* **Work instructions**
A verbatim repeat of the lines below is required, with the pictures removed.

* **Page-level text extractions**
- - -

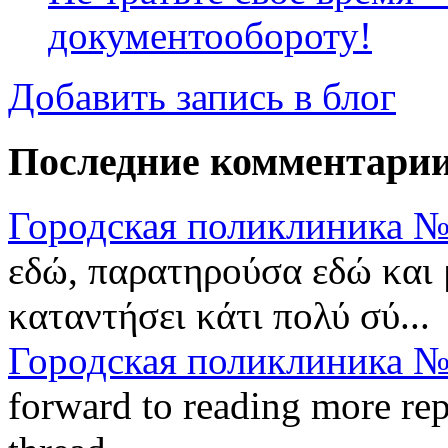
документообороту!
Добавить запись в блог
Последние комментари
Городская поликлиника №
εδώ, παρατηρούσα εδώ και 
καταντήσει κάτι πολύ σύ...
Городская поликлиника №
forward to reading more repl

- - -

* **Result**
документообороту!
Добавить запись в блог
Последние комментари
Городская поликлиника №
εδώ, παρατηρούσα εδώ και 
καταντήσει κάτι πολύ σύ...
Городская поликлиника №
forward to reading more repl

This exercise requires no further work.